The model is widely applicable to organizations but it can be used for individuals too.
Stages of the model
A. Unfreeze stage
This is the preparation stage. It gets people ready for the change.
These changes can relate to the company’s financial, managerial, or organizational aspects.
It seeks to get everyone on board to commit to the new changes. For example, people need to know why change is necessary before they can give their support.
Unless this happens, they will resist the change making it difficult to implement.
This stage can be difficult especially if the organization seems to be in fine shape and employees don’t understand the need to change it.
Communication is very critical here to get everyone to see the need for change.
This is the actual change that is being introduced. The commitment of the staff has been secured.
As it is a transition, it can be marked by anxiety due to uncertainty over the future by the people involved.
Keeping the momentum that was already started is important. Most change initiatives usually fail at this stage for lack of maintaining this momentum.
This is the final step of the model. It crystallizes the change to make it stick.
This means the new reality becomes the new normal or the accepted new standard.
If this happens, the change implementation is considered successful.

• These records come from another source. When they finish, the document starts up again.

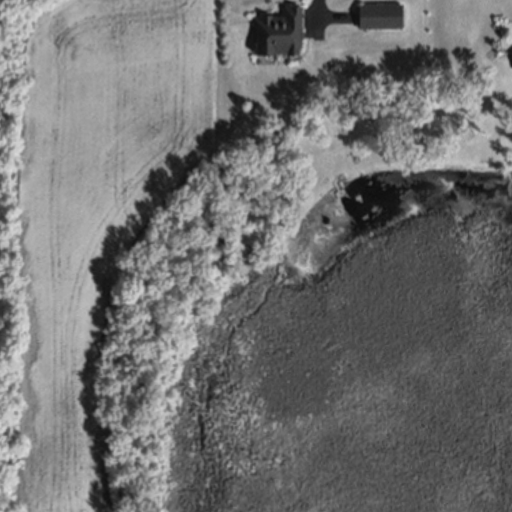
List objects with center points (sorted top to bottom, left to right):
building: (376, 15)
building: (274, 33)
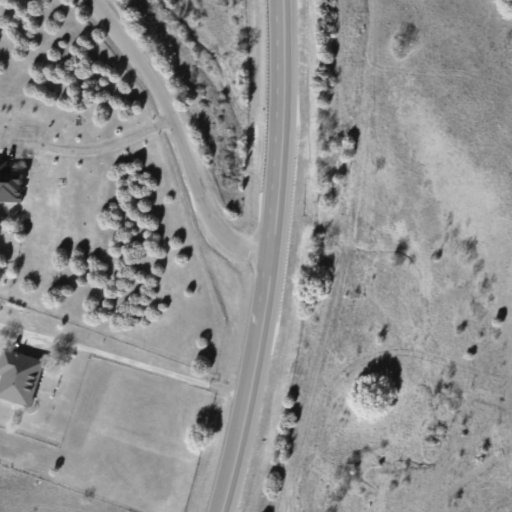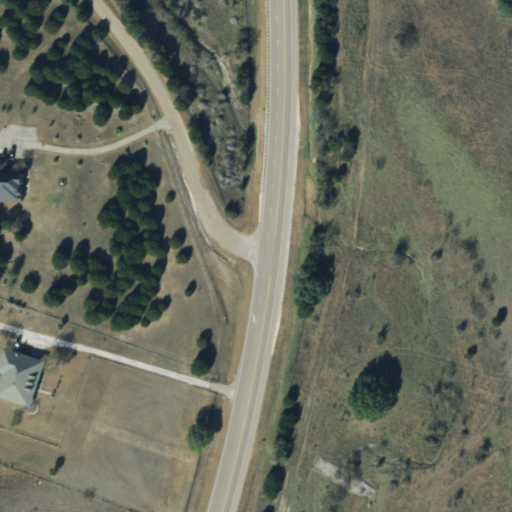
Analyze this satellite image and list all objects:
road: (176, 133)
road: (93, 154)
building: (11, 183)
road: (267, 258)
road: (122, 365)
building: (22, 377)
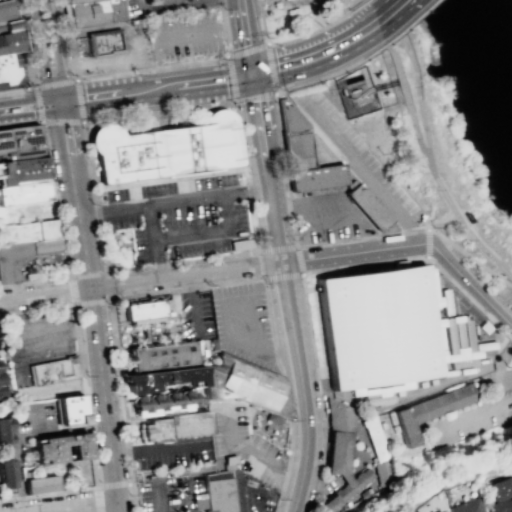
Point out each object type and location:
parking lot: (291, 3)
road: (352, 9)
building: (7, 10)
road: (391, 10)
building: (94, 12)
road: (292, 14)
road: (342, 19)
road: (314, 20)
road: (399, 20)
road: (412, 21)
road: (223, 28)
road: (248, 35)
building: (10, 37)
road: (67, 39)
building: (8, 40)
building: (103, 42)
road: (284, 43)
river: (491, 45)
road: (61, 49)
road: (247, 51)
road: (42, 52)
road: (319, 52)
road: (31, 61)
building: (7, 69)
road: (270, 69)
road: (336, 71)
traffic signals: (254, 72)
road: (73, 76)
road: (231, 78)
road: (78, 79)
road: (203, 80)
road: (54, 81)
building: (358, 90)
road: (107, 93)
road: (255, 96)
park: (425, 97)
road: (419, 99)
traffic signals: (63, 100)
road: (81, 101)
road: (406, 101)
road: (31, 103)
road: (37, 105)
road: (62, 122)
road: (309, 122)
road: (265, 135)
road: (67, 137)
building: (166, 149)
building: (166, 150)
building: (303, 151)
building: (304, 156)
road: (366, 156)
parking lot: (374, 160)
road: (353, 161)
building: (22, 166)
building: (25, 167)
road: (366, 173)
road: (177, 204)
road: (345, 206)
building: (367, 206)
building: (367, 207)
road: (58, 214)
parking lot: (183, 218)
road: (307, 218)
parking lot: (325, 220)
road: (461, 224)
road: (150, 225)
building: (21, 234)
road: (185, 236)
building: (48, 239)
building: (27, 242)
road: (430, 242)
road: (440, 242)
building: (240, 244)
road: (427, 244)
road: (296, 246)
road: (258, 252)
building: (12, 260)
road: (474, 263)
road: (209, 274)
road: (300, 275)
road: (303, 275)
road: (476, 277)
road: (474, 286)
road: (108, 301)
road: (191, 305)
building: (146, 310)
building: (150, 312)
road: (0, 315)
parking lot: (195, 316)
parking lot: (242, 323)
building: (377, 327)
building: (387, 331)
road: (55, 335)
parking lot: (41, 338)
road: (98, 342)
road: (254, 345)
road: (300, 356)
building: (159, 357)
building: (161, 367)
building: (52, 370)
building: (53, 371)
road: (464, 377)
building: (163, 379)
building: (0, 383)
building: (243, 385)
building: (245, 386)
building: (0, 396)
building: (165, 402)
building: (441, 404)
road: (493, 408)
building: (69, 410)
building: (70, 410)
building: (430, 410)
parking lot: (476, 413)
parking lot: (35, 418)
building: (171, 427)
building: (173, 427)
building: (3, 430)
building: (4, 430)
building: (406, 430)
road: (25, 436)
building: (374, 441)
building: (59, 447)
building: (61, 448)
parking lot: (244, 448)
building: (342, 449)
building: (379, 451)
parking lot: (171, 455)
road: (159, 456)
road: (254, 456)
building: (344, 458)
building: (5, 473)
building: (6, 473)
building: (387, 476)
road: (284, 481)
building: (39, 484)
building: (41, 485)
road: (102, 488)
building: (218, 492)
parking lot: (168, 494)
building: (499, 494)
building: (499, 494)
parking lot: (251, 495)
road: (162, 499)
road: (247, 501)
building: (330, 503)
building: (465, 505)
building: (466, 506)
road: (85, 507)
building: (435, 511)
building: (438, 511)
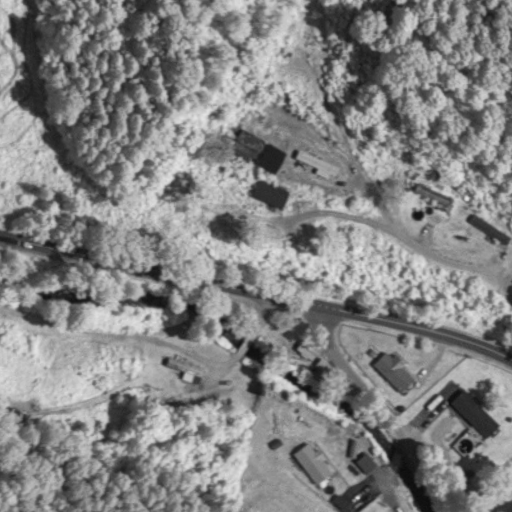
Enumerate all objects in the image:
building: (238, 150)
building: (261, 196)
building: (427, 197)
road: (257, 293)
building: (387, 373)
road: (385, 401)
building: (468, 416)
building: (307, 465)
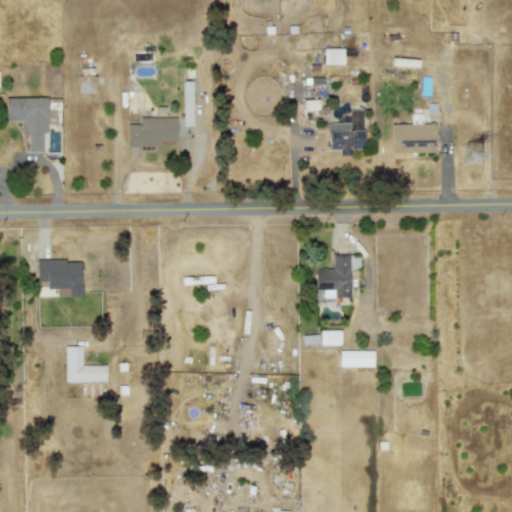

Kurt Lewin emphasized that the stages should not be viewed as separated from each other. Instead, they should flow into each other
Here are 5 Kurt Lewin’s change model real life examples:
1. Transitions in relationships
Relationships are constantly changing things.

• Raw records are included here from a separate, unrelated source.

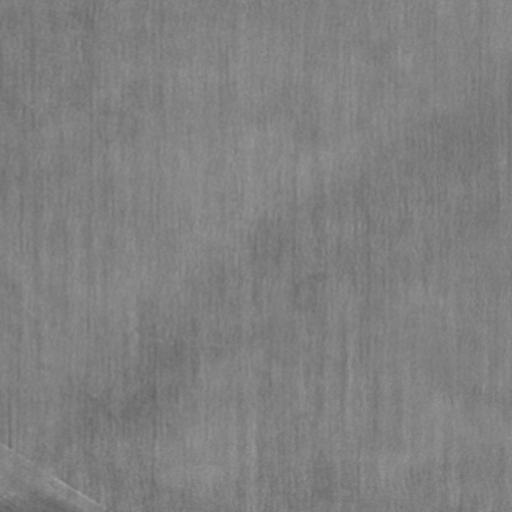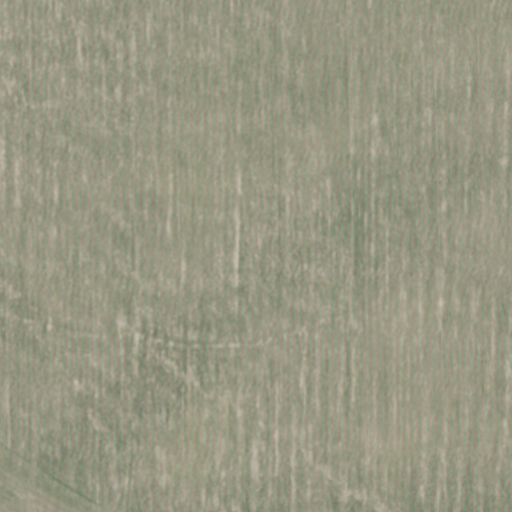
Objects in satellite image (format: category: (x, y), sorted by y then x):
crop: (256, 256)
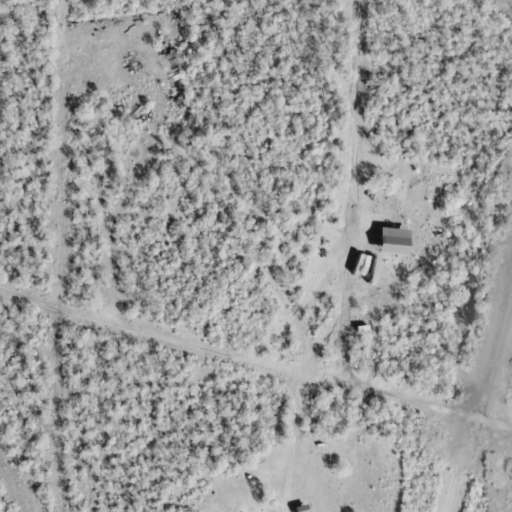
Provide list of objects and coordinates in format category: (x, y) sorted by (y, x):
building: (392, 237)
building: (390, 241)
building: (300, 507)
building: (298, 509)
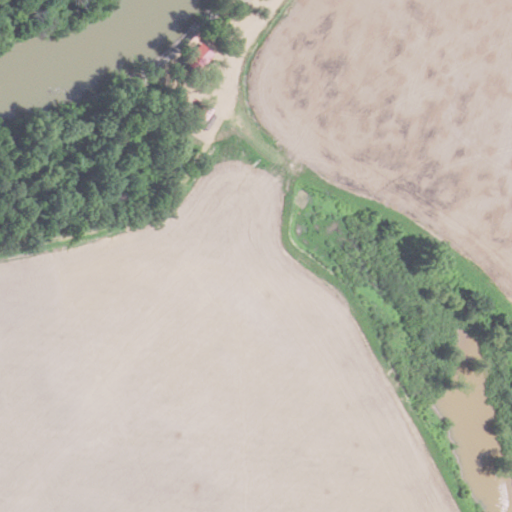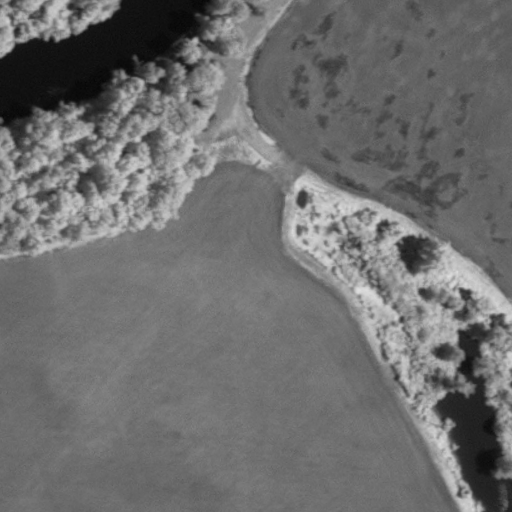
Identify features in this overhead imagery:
river: (75, 42)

Just as they start, they can flourish, lag or even terminate.
Each of these may need to be managed using Kurt Lewin’s change model.
For example, when a couple wants to settle and start a life together, big changes need to be done in their individual lives.
When the relationship isn’t working, this also calls for change or adjustment in which the couple considers parting ways.
2. Bringing an adopted child to a family
When a new child is being brought into a family, it can call for the need for adjustment for everybody.
This is in order to create a loving and supportive environment for the newly arriving child.
The parents need to prepare their birth children (the prospective step-siblings) for the new member.
Once this is done and the child is brought, it becomes fully integrated as a member of the family.
3. Layoff of employees
In times of difficulty, a company may have to make the hard option of letting off some staff.
This can be emotionally difficult and if rushed or poorly planned it can cause depression, stress, and even suicide among the staff.
Before the layoff, the staff needs to be informed of the move. This should be done probably years before the impending dismissal.
This gives the staff sufficient time to digest the information, accept it and prepare for strategies e.g., finding new employment.
Later, the dismissal is affected and the employees begin their new lives
4. Grieving and recovery
Losing a person you once loved involves a series of transitions that can conform to the Kurt Lewin model.
For example, initially, there is shock and denial. This is similar to the unfreeze state when one’s mindset or inertia is being overcome to accept the change.
Next is accepting the reality and then making adjustments to live life without the deceased person. This is the change stage.
Eventually, the bereaved person enters the freeze stage where he settles into the new life and completely recovers from his grief, and continues normally with his new life.
5. Career change
Switching careers is like venturing into the unknown.
First is the realization that you need to change your career.
This can be at first a hard decision but the situation may demand it.
Finally, you take the next steps necessary. This may include retraining to get the necessary skills for the new job.
Finally, the unfrozen state follows in which you start your new career as the new reality.
Change might be painful but to stay where you do not belong might be more painful.
Kurt Lewin’s change model may be just one way to do it, one less painful step at a time.